## What you should do
In the Gospel Claws history below, rewrite the part that opens with "The band's choice" and closes with "considered changing it.", replacing "promoters" with "publicists".

## Supplied passage
== Segment start ==

American indie rock band

Gospel Claws is an indie rock band based out of Tempe, Arizona.

==History==

===Origins===
After leaving Dear and the Headlights in 2007, Gospel Claws lead-singer and guitarist Joel Marquard returned to his job as a delivery-man for FedEx. His attachment to music, however, could not keep him out of the scene. That same year, he began collaborating with his friend Sloan Walters, drawing from the catalog of music that he had written over time outside of Dear and the Headlights. These two songwriters eventually recruited John Mulhern and Scott Hall to fill out the rhythm section. Ironically, it was Marquard's day job for FedEx that led him to make the connections necessary to solidify the band's line-up. One day, he found that he had a delivery for Wesley Hilsabeck, a talented guitarist that he had met in the past. Recognizing the name on the package, but not finding him at home, Marquard left a message which eventually led to Hilsabeck joining the band.

The band's choice of name has been a consistent subject of discussion. Although the band bears the name Gospel Claws, and its members originally connected through church experiences, Gospel Claws is not a Christian band. The band has also had to deal with the constant misspelling of its name, as writers and promoters have listed them as Gospel Clause instead of Gospel Claws. The band's first full-length album's name, C-L-A-W-S, stemmed from that issue. Band members have stated that they sometimes regret their original choice of name, and have considered changing it.

== Segment end ==

(Stored data entries)
== Segment start ==

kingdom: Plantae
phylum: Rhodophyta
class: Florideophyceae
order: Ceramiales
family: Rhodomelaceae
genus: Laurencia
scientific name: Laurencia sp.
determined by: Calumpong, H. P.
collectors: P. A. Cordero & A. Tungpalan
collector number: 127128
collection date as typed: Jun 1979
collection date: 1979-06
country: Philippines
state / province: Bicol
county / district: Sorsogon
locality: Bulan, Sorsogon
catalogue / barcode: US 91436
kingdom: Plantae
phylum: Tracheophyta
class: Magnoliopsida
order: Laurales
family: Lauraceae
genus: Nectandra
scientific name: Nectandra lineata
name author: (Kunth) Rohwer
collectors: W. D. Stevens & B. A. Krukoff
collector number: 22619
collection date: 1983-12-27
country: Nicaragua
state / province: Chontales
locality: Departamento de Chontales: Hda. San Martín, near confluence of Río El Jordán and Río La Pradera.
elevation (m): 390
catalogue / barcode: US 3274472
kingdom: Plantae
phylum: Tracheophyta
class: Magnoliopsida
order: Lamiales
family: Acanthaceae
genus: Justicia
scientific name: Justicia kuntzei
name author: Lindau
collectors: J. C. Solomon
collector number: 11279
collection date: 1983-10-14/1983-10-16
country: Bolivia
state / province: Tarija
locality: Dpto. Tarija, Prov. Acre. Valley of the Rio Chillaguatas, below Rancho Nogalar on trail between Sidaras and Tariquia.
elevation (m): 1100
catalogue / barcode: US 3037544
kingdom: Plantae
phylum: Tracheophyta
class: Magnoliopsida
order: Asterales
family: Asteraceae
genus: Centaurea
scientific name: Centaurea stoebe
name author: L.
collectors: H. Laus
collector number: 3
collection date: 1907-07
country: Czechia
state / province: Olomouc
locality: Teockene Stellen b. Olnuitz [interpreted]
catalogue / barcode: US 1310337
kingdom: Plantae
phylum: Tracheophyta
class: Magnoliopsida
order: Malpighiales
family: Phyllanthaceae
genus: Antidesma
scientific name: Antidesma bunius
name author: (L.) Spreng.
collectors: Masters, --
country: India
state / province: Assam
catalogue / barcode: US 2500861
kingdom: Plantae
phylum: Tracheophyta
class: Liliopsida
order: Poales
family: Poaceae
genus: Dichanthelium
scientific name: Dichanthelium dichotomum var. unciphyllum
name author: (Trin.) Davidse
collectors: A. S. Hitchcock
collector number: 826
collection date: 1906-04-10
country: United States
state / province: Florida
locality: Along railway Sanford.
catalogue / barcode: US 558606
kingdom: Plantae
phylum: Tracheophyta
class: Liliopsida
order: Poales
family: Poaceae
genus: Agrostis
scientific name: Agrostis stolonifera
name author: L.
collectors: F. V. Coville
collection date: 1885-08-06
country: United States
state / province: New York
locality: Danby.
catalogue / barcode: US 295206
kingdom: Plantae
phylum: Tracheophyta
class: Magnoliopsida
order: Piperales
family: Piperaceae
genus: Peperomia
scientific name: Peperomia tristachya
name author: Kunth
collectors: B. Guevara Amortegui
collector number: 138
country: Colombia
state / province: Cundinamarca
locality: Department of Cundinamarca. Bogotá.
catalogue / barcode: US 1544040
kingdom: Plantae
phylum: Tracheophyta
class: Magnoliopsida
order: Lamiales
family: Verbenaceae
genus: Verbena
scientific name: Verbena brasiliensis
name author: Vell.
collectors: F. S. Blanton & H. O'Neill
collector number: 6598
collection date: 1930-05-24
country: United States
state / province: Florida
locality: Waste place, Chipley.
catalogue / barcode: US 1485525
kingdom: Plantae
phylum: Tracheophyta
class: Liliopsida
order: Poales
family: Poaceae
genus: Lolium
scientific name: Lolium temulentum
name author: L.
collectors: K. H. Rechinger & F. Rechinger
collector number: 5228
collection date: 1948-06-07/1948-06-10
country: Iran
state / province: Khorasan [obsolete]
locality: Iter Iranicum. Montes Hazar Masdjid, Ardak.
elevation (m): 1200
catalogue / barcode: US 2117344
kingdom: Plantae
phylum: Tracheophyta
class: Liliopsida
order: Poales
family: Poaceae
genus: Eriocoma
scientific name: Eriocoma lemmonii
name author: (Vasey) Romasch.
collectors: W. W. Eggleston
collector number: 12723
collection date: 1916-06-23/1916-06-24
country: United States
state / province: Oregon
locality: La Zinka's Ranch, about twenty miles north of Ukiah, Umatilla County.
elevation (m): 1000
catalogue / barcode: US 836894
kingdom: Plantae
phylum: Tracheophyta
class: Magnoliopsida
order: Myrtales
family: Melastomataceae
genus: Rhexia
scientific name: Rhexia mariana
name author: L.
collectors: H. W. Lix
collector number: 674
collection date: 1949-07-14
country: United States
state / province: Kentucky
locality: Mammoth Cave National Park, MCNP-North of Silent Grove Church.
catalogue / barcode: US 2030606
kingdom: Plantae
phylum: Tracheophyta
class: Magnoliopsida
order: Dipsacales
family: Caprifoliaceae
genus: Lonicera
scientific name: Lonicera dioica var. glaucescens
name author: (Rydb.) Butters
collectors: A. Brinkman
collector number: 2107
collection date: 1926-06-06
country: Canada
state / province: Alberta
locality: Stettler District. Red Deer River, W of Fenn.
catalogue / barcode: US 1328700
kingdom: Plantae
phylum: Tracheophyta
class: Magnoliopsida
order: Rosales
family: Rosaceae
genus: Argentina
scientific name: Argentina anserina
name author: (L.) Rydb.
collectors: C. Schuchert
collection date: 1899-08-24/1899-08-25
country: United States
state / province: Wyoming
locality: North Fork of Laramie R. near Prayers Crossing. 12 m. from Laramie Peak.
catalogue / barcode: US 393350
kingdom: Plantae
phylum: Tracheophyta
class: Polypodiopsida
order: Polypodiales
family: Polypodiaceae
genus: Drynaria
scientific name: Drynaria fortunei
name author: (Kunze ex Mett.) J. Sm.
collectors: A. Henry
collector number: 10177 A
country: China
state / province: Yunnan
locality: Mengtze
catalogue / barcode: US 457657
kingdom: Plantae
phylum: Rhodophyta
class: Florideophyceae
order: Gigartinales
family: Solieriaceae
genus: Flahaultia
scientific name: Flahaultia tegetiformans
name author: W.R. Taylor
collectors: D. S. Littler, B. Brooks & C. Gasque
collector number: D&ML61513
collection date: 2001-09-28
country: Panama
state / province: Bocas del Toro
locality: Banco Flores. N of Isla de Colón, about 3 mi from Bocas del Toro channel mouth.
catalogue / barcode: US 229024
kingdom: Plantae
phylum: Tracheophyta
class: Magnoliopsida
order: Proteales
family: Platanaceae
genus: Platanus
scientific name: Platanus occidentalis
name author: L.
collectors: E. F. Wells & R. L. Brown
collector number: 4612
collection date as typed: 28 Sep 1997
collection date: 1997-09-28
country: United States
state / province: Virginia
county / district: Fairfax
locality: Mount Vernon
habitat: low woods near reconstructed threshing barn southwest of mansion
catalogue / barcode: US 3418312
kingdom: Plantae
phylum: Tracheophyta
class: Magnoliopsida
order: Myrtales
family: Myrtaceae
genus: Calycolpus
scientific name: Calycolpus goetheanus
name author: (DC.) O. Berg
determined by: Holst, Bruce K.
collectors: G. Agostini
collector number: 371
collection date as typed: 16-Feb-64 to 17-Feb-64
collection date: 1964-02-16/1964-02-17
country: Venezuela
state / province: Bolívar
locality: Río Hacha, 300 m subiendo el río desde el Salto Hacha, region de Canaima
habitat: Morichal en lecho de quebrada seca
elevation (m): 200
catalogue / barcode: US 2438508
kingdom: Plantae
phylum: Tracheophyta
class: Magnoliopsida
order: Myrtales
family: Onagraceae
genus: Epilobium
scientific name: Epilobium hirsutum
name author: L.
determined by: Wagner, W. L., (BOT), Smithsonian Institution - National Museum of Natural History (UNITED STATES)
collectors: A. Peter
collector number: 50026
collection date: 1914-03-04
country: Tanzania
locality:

== Segment end ==

## Reply to the exercise
The band's choice of name has been a consistent subject of discussion. Although the band bears the name Gospel Claws, and its members originally connected through church experiences, Gospel Claws is not a Christian band. The band has also had to deal with the constant misspelling of its name, as writers and publicists have listed them as Gospel Clause instead of Gospel Claws. The band's first full-length album's name, C-L-A-W-S, stemmed from that issue. Band members have stated that they sometimes regret their original choice of name, and have considered changing it.